À cette brûlante peinture des effets que devait produire l’élixir, Marguerite vibrait, palpitait, frissonnait de tout son cœur orageux.

Elle haïssait Buridan.

Et elle l’adorait.

Elle allait pouvoir le tuer... le tuer d’amour !

Le rêve de vengeance était sublime. Voir l’homme qui l’avait méprisée se traîner à ses pieds, pantelant de passion, et le faire mourir dans un baiser ! Elle ne pouvait pas rêver de vengeance plus complète et plus raffinée.

Sa nature aventureuse, son esprit perverti, ses sens exaspérés, tout en elle se complaisait à ces hardies spéculations d’amour et de mystère, où intervenaient des forces supérieures aux forces humaines.

Mabel, debout dans un coin, contemplait la reine comme le génie du mal, et d’un regard sombre étudiait les ravages que le poison de ses paroles portait dans cet être, qui n’eut peut-être que le malheur de posséder une vitalité trop violente. La vie, en effet, le pouvoir de vivre pleinement, de sentir la vie, de recevoir et d’emmagasiner toutes les sensations de la vie, ce pouvoir, disons-nous, qui est dans tous les êtres vivants, mais que l’homme seul, probablement, analyse, ce pouvoir ne peut ni rester en deçà ni aller au-delà des limites naturelles.
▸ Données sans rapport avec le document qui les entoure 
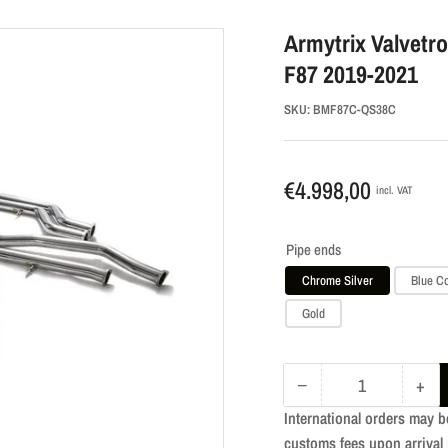
Armytrix Valvetr
F87 2019-2021
SKU:
BMF87C-QS38C
Regular
€4.998,00
incl. VAT
price
Pipe ends
Chrome Silver
Blue C
Gold
−
+
Quantity
Decrease
Incr
International orders may b
quantity
quan
customs fees upon arrival 
for
for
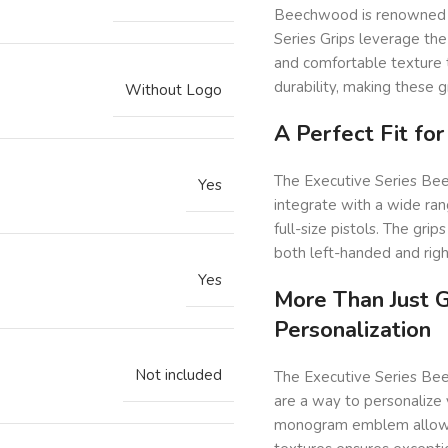
Beechwood is renowned for
Series Grips leverage the
and comfortable texture 
durability, making these g
Without Logo
A Perfect Fit fo
The Executive Series Bee
Yes
integrate with a wide ra
full-size pistols. The gri
both left-handed and rig
Yes
More Than Just G
Personalization
Not included
The Executive Series Bee
are a way to personalize 
monogram emblem allows y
En deçà, la créature est incomplète et rumine, alors qu’elle paraît vivre. L’homme alors n’est pas beaucoup plus qu’un champignon qui végète son obscure existence, aux sensations restreintes. Au-delà, la créature s’exorbite, ses sensations deviennent trop aiguës pour la quantité de pensée possible. Alors l’homme devient un phénomène, un monstre, c’est-à-dire un individu anormal : c’est Locuste, c’est Agrippine, c’est Néron, c’est Marguerite de Bourgogne.

« Quand comptez-vous donner l’élixir ? demanda Mabel d’une voix indifférente.

– Que t’importe ! gronda la reine.

– Il m’importe peu, à moi, bien qu’enfin je puisse m’intéresser à mon œuvre. Mais il vous importe beaucoup à vous. Car dans l’heure même où celui que vous aurez choisi boira l’élixir, il est nécessaire que des incantations soient prononcées. Et seule, je puis, je dois connaître la formule de ces prières aux esprits supérieurs...

– Soit ! Je laisserai donc s’écouler ce jour et cette nuit. Demain soir à minuit, il sera temps que tu prononces tes invocations. »

Et la reine, de son pas souple et harmonieux de déesse, se retira dans son oratoire, où elle tomba à genoux devant l’image du Christ.

« Demain soir à minuit, Buridan sera mort ! » murmura Mabel.